Keypoint correspondence data:

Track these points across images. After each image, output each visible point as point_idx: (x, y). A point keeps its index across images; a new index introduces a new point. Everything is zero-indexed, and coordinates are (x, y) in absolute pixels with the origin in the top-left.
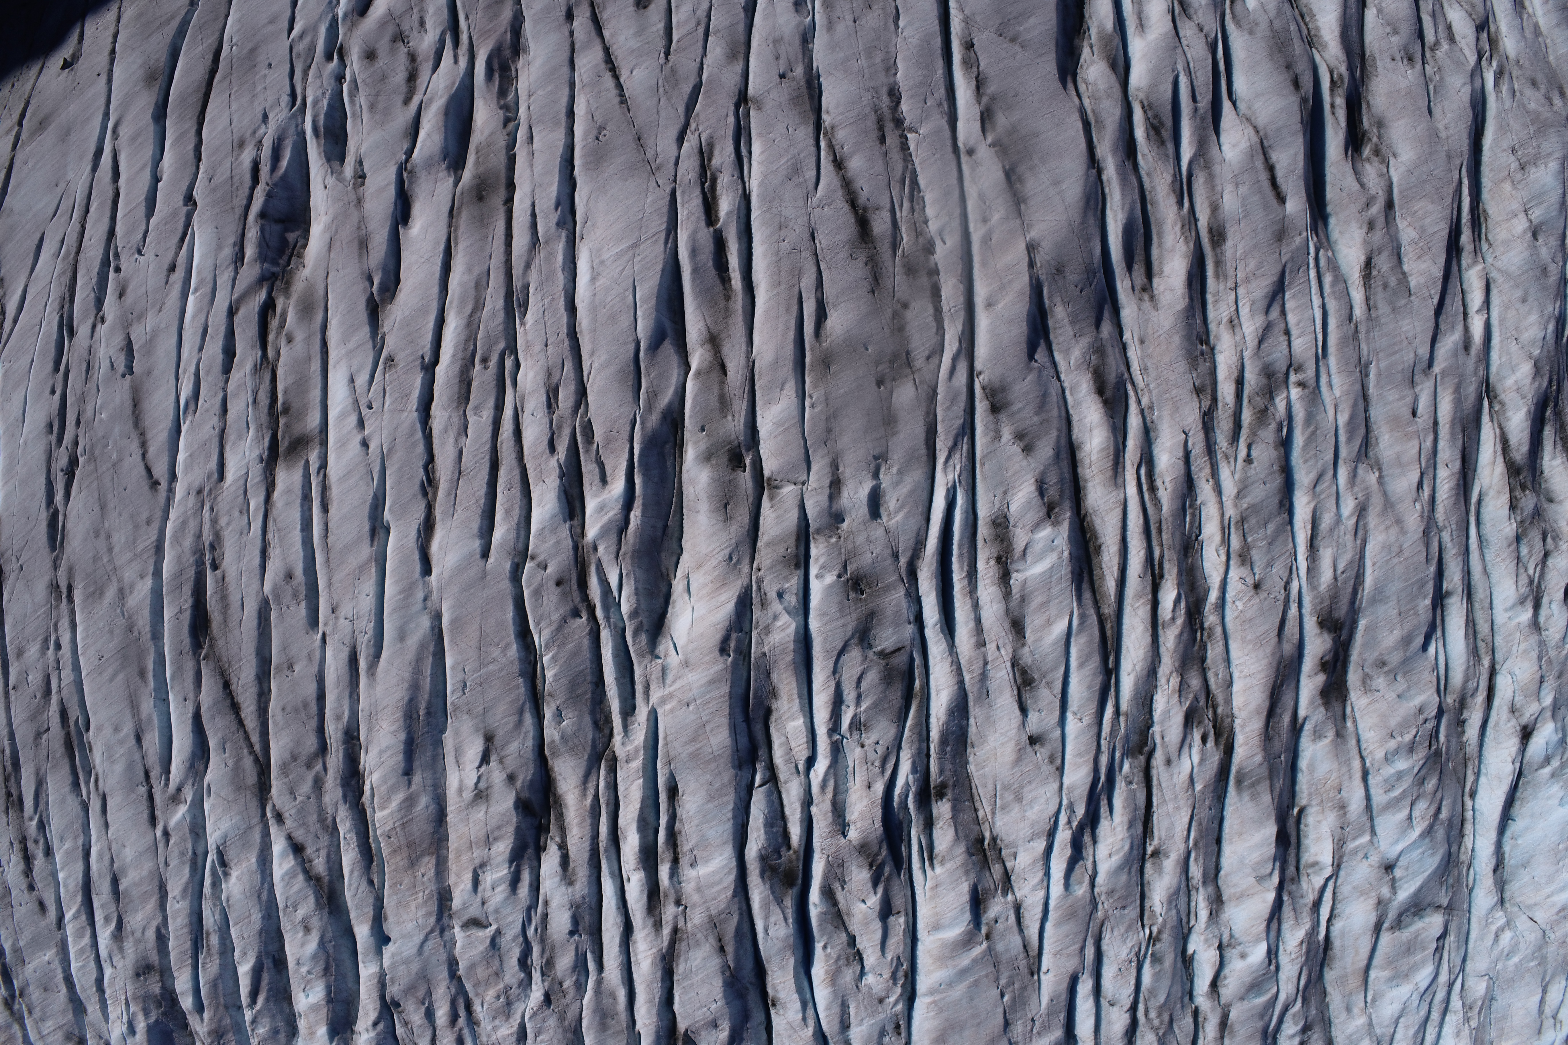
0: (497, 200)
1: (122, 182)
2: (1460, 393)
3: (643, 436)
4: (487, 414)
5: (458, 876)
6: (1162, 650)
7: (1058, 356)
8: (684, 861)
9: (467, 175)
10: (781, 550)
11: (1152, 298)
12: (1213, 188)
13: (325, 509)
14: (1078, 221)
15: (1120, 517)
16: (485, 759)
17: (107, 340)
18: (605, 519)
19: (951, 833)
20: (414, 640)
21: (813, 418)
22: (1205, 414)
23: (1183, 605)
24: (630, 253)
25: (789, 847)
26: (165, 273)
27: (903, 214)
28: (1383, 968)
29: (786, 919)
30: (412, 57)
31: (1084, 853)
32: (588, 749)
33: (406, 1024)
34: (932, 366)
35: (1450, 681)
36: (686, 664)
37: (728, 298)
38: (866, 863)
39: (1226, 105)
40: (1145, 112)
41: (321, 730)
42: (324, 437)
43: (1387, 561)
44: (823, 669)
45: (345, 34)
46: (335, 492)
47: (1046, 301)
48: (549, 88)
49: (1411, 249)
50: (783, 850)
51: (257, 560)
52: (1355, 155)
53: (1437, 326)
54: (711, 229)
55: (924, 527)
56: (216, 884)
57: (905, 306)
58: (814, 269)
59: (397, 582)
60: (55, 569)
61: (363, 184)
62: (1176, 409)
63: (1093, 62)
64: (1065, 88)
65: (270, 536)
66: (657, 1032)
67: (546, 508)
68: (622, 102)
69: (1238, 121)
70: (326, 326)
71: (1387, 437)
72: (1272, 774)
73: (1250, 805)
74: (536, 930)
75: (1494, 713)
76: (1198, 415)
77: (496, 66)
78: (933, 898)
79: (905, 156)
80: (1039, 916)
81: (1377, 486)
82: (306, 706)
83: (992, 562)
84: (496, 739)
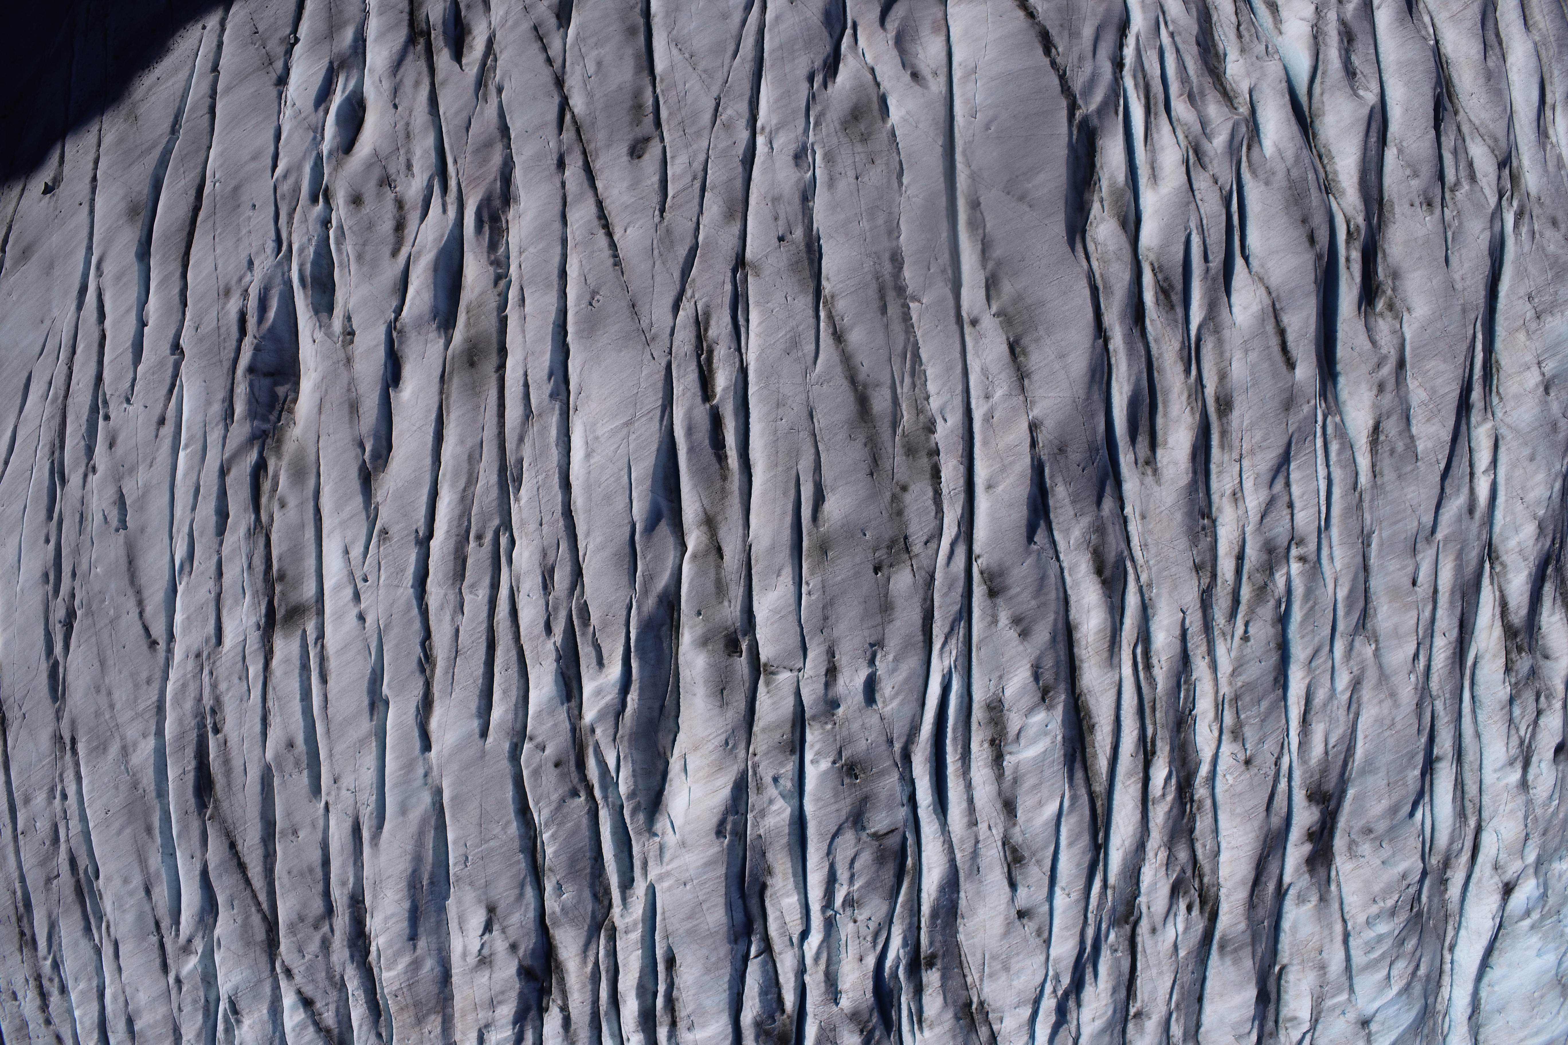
0: (489, 366)
1: (108, 323)
2: (1461, 560)
3: (640, 621)
4: (483, 593)
5: (464, 1034)
7: (1057, 536)
8: (682, 1025)
9: (459, 335)
10: (777, 737)
11: (1155, 471)
12: (1221, 354)
13: (324, 680)
14: (1083, 397)
15: (1115, 698)
16: (488, 927)
17: (99, 492)
18: (602, 703)
19: (939, 1001)
20: (415, 815)
21: (809, 606)
22: (1204, 591)
23: (1174, 781)
24: (625, 431)
25: (783, 1011)
26: (154, 426)
27: (904, 390)
30: (400, 204)
31: (1068, 1017)
32: (588, 920)
34: (930, 551)
35: (1435, 842)
36: (683, 844)
37: (724, 478)
38: (857, 1029)
39: (1239, 262)
40: (1155, 275)
41: (327, 894)
42: (320, 606)
43: (1379, 734)
44: (817, 850)
45: (330, 174)
46: (333, 664)
47: (1048, 480)
48: (541, 246)
49: (1420, 411)
50: (777, 1015)
51: (258, 728)
52: (1368, 308)
53: (1442, 489)
54: (708, 406)
55: (919, 712)
56: (229, 1031)
57: (904, 489)
58: (812, 450)
59: (397, 758)
60: (58, 720)
61: (352, 342)
62: (1175, 587)
63: (1103, 220)
64: (1073, 250)
65: (270, 703)
67: (544, 691)
68: (615, 265)
69: (1250, 281)
70: (319, 492)
71: (1385, 608)
72: (1254, 940)
73: (1232, 969)
75: (1477, 869)
76: (1196, 594)
77: (486, 217)
79: (907, 327)
81: (1372, 659)
82: (311, 870)
83: (986, 745)
84: (498, 910)
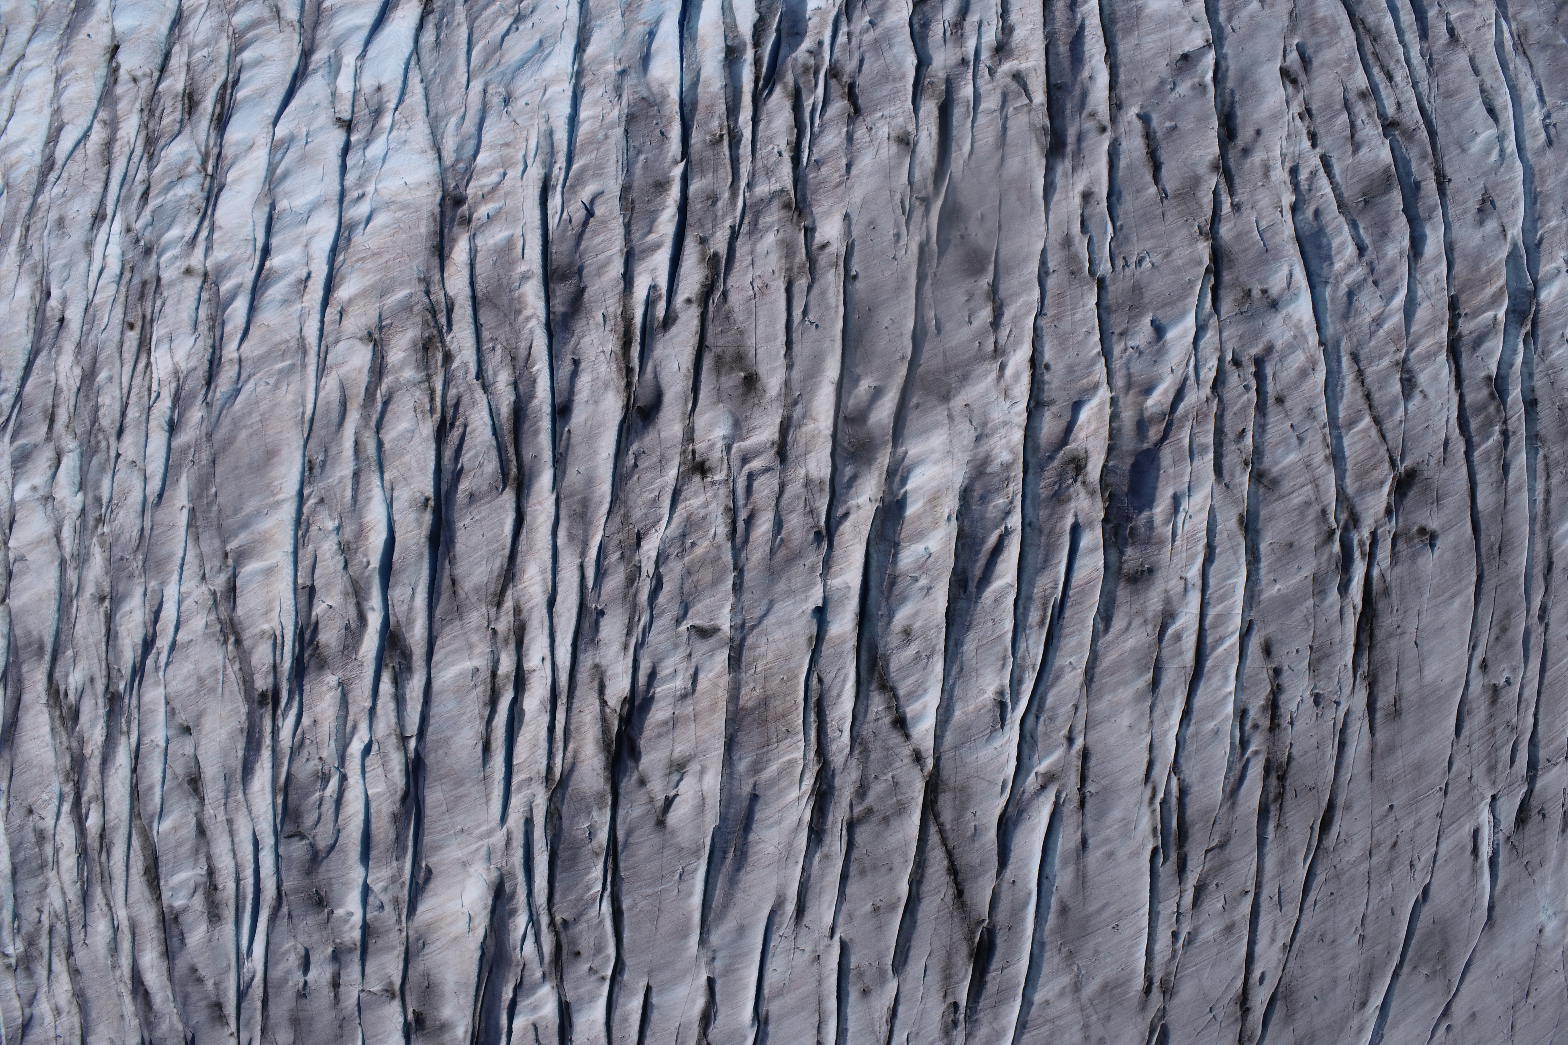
5: (716, 685)
8: (485, 674)
10: (381, 943)
15: (130, 895)
16: (670, 802)
18: (532, 999)
19: (257, 661)
20: (730, 924)
25: (392, 671)
31: (151, 616)
32: (568, 797)
33: (811, 512)
36: (465, 864)
38: (321, 649)
41: (851, 845)
50: (396, 668)
51: (901, 1009)
56: (1017, 683)
60: (1164, 1010)
62: (94, 962)
65: (885, 1029)
74: (639, 620)
78: (272, 601)
80: (187, 568)
82: (863, 872)
83: (220, 887)
84: (653, 822)
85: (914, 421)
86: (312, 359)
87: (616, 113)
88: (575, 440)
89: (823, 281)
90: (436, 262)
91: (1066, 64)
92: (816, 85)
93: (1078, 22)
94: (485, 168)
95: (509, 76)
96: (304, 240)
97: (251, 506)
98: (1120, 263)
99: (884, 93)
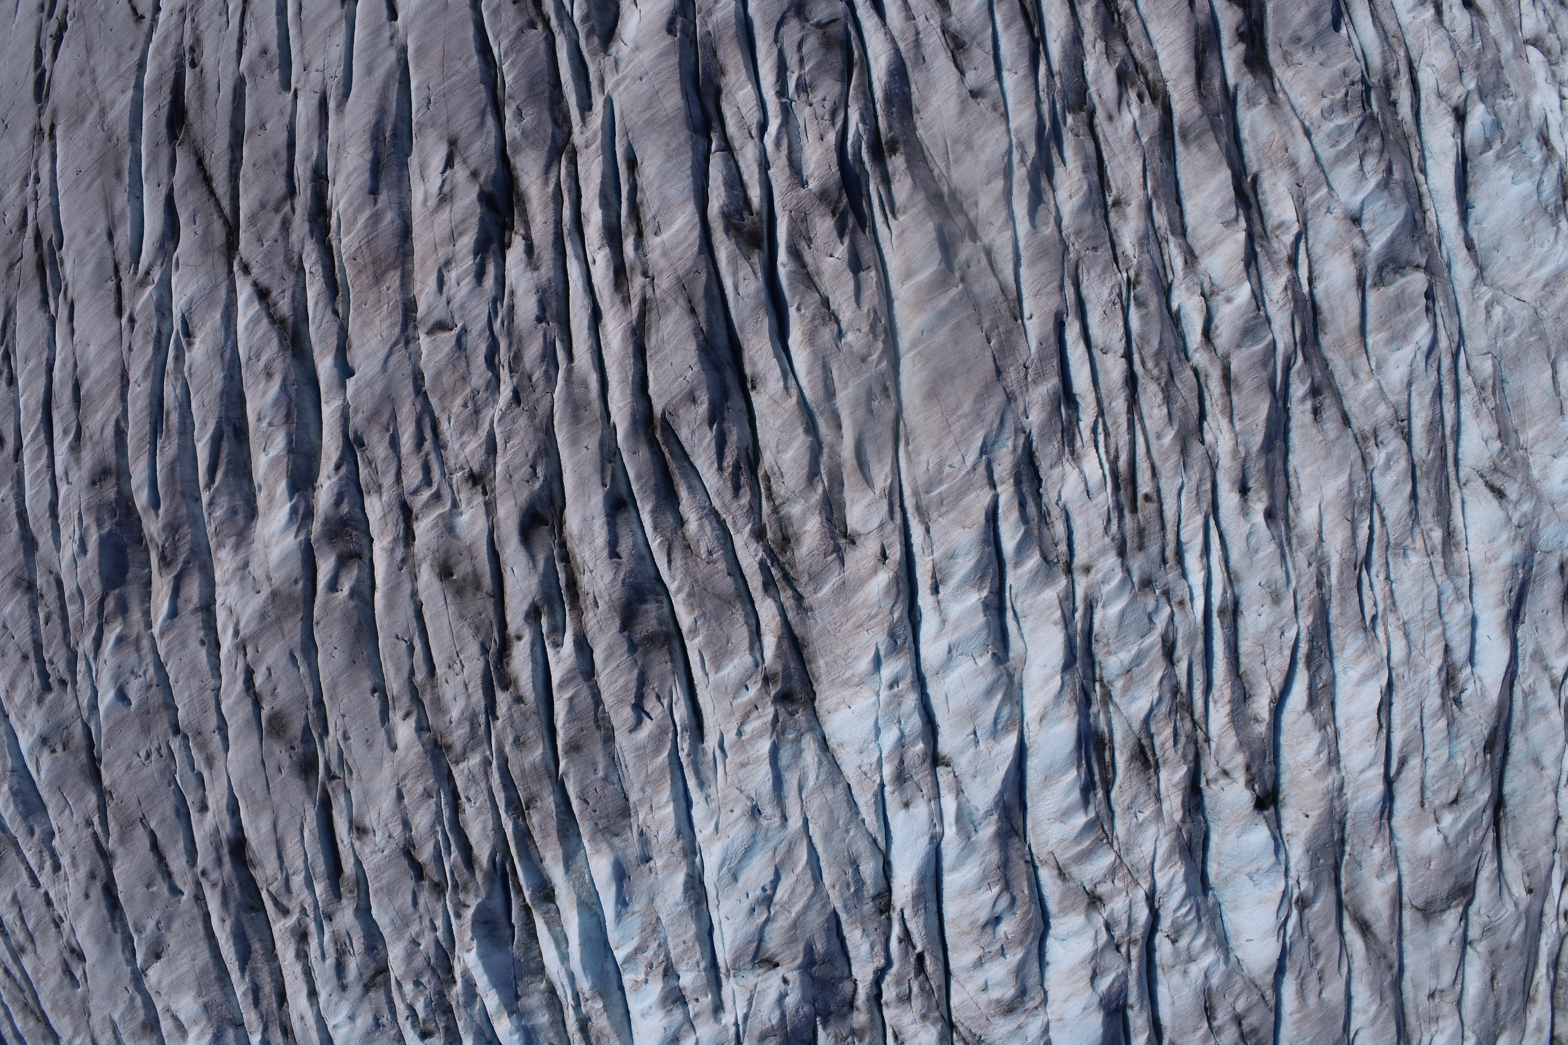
5: (423, 282)
6: (1083, 23)
8: (648, 231)
16: (449, 164)
19: (908, 182)
20: (380, 73)
25: (751, 210)
28: (1378, 330)
29: (755, 273)
32: (549, 142)
33: (370, 463)
36: (637, 48)
38: (828, 211)
41: (290, 174)
44: (765, 40)
50: (746, 214)
51: (234, 48)
56: (179, 358)
59: (365, 29)
60: (40, 116)
65: (247, 26)
66: (633, 415)
72: (1214, 127)
73: (1199, 155)
74: (503, 323)
78: (899, 246)
80: (1010, 256)
82: (277, 155)
84: (459, 143)
85: (295, 567)
86: (909, 503)
87: (641, 816)
88: (596, 479)
89: (401, 681)
90: (798, 631)
91: (249, 931)
92: (452, 873)
93: (247, 974)
94: (761, 737)
95: (759, 838)
96: (948, 627)
97: (942, 335)
98: (164, 751)
99: (386, 874)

> **Task directions**: Update the whole listing so that "absolute pixels" becomes "image pixels", with everything else unchanged. Leave the pictures out of your answer.

> **Answer to this problem**:
Track these points across images. After each image, output each visible point as point_idx: (x, y). A point keeps its index across images; a new index introduces a new point. Everything is zero-indexed, and coordinates are (x, y) in image pixels with the origin in the top-left.
0: (497, 200)
1: (122, 182)
2: (1460, 393)
3: (643, 436)
4: (487, 414)
5: (458, 876)
6: (1162, 650)
7: (1058, 356)
8: (684, 861)
9: (467, 175)
10: (781, 550)
11: (1152, 298)
12: (1213, 188)
13: (325, 509)
14: (1078, 221)
15: (1120, 517)
16: (485, 759)
17: (107, 340)
18: (605, 519)
19: (951, 833)
20: (414, 640)
21: (813, 418)
22: (1205, 414)
23: (1183, 605)
24: (630, 253)
25: (789, 847)
26: (165, 273)
27: (903, 214)
28: (1383, 968)
29: (786, 919)
30: (412, 57)
31: (1084, 853)
32: (588, 749)
33: (406, 1024)
34: (932, 366)
35: (1450, 681)
36: (686, 664)
37: (728, 298)
38: (866, 863)
39: (1226, 105)
40: (1145, 112)
41: (321, 730)
42: (324, 437)
43: (1387, 561)
44: (823, 669)
45: (345, 34)
46: (335, 492)
47: (1046, 301)
48: (549, 88)
49: (1411, 249)
50: (783, 850)
51: (257, 560)
52: (1355, 155)
53: (1437, 326)
54: (711, 229)
55: (924, 527)
56: (216, 884)
57: (905, 306)
58: (814, 269)
59: (397, 582)
60: (55, 569)
61: (363, 184)
62: (1176, 409)
63: (1093, 62)
64: (1065, 88)
65: (270, 536)
66: (657, 1032)
67: (546, 508)
68: (622, 102)
69: (1238, 121)
70: (326, 326)
71: (1387, 437)
72: (1272, 774)
73: (1250, 805)
74: (536, 930)
75: (1494, 713)
76: (1198, 415)
77: (496, 66)
78: (933, 898)
79: (905, 156)
80: (1039, 916)
81: (1377, 486)
82: (306, 706)
83: (992, 562)
84: (496, 739)
0: (489, 366)
1: (108, 323)
2: (1461, 560)
3: (640, 621)
4: (483, 593)
5: (464, 1034)
7: (1057, 536)
8: (682, 1025)
9: (459, 335)
10: (777, 737)
11: (1155, 471)
12: (1221, 354)
13: (324, 680)
14: (1083, 397)
15: (1115, 698)
16: (488, 927)
17: (99, 492)
18: (602, 703)
19: (939, 1001)
20: (415, 815)
21: (809, 606)
22: (1204, 591)
23: (1174, 781)
24: (625, 431)
25: (783, 1011)
26: (154, 426)
27: (904, 390)
30: (400, 204)
31: (1068, 1017)
32: (588, 920)
34: (930, 551)
35: (1435, 842)
36: (683, 844)
37: (724, 478)
38: (857, 1029)
39: (1239, 262)
40: (1155, 275)
41: (327, 894)
42: (320, 606)
43: (1379, 734)
44: (817, 850)
45: (330, 174)
46: (333, 664)
47: (1048, 480)
48: (541, 246)
49: (1420, 411)
50: (777, 1015)
51: (258, 728)
52: (1368, 308)
53: (1442, 489)
54: (708, 406)
55: (919, 712)
56: (229, 1031)
57: (904, 489)
58: (812, 450)
59: (397, 758)
60: (58, 720)
61: (352, 342)
62: (1175, 587)
63: (1103, 220)
64: (1073, 250)
65: (270, 703)
67: (544, 691)
68: (615, 265)
69: (1250, 281)
70: (319, 492)
71: (1385, 608)
72: (1254, 940)
73: (1232, 969)
75: (1477, 869)
76: (1196, 594)
77: (486, 217)
79: (907, 327)
81: (1372, 659)
82: (311, 870)
83: (986, 745)
84: (498, 910)
5: (716, 685)
8: (485, 674)
10: (381, 943)
15: (130, 895)
16: (670, 802)
18: (532, 999)
19: (257, 661)
20: (730, 924)
25: (392, 671)
31: (151, 616)
32: (568, 797)
33: (811, 512)
36: (465, 864)
38: (321, 649)
41: (851, 845)
50: (396, 668)
51: (901, 1009)
56: (1017, 683)
60: (1164, 1010)
62: (94, 962)
65: (885, 1029)
74: (639, 620)
78: (272, 601)
80: (187, 568)
82: (863, 872)
83: (220, 887)
84: (653, 822)
85: (914, 421)
86: (312, 359)
87: (616, 113)
88: (575, 440)
89: (823, 281)
90: (436, 262)
91: (1066, 64)
92: (816, 85)
93: (1078, 22)
94: (485, 168)
95: (509, 76)
96: (304, 240)
97: (251, 506)
98: (1120, 263)
99: (884, 93)
5: (423, 282)
6: (1083, 23)
8: (648, 231)
16: (449, 164)
19: (908, 182)
20: (380, 73)
25: (751, 210)
28: (1378, 330)
29: (755, 273)
32: (549, 142)
33: (370, 463)
36: (637, 48)
38: (828, 211)
41: (290, 174)
44: (765, 40)
50: (746, 214)
51: (234, 48)
56: (179, 358)
59: (365, 29)
60: (40, 116)
65: (247, 26)
66: (633, 415)
72: (1214, 127)
73: (1199, 155)
74: (503, 323)
78: (899, 246)
80: (1010, 256)
82: (277, 155)
84: (459, 143)
85: (295, 567)
86: (909, 503)
87: (641, 816)
88: (596, 479)
89: (401, 681)
90: (798, 631)
91: (249, 931)
92: (452, 873)
93: (247, 974)
94: (761, 737)
95: (759, 838)
96: (948, 627)
97: (942, 335)
98: (164, 751)
99: (386, 874)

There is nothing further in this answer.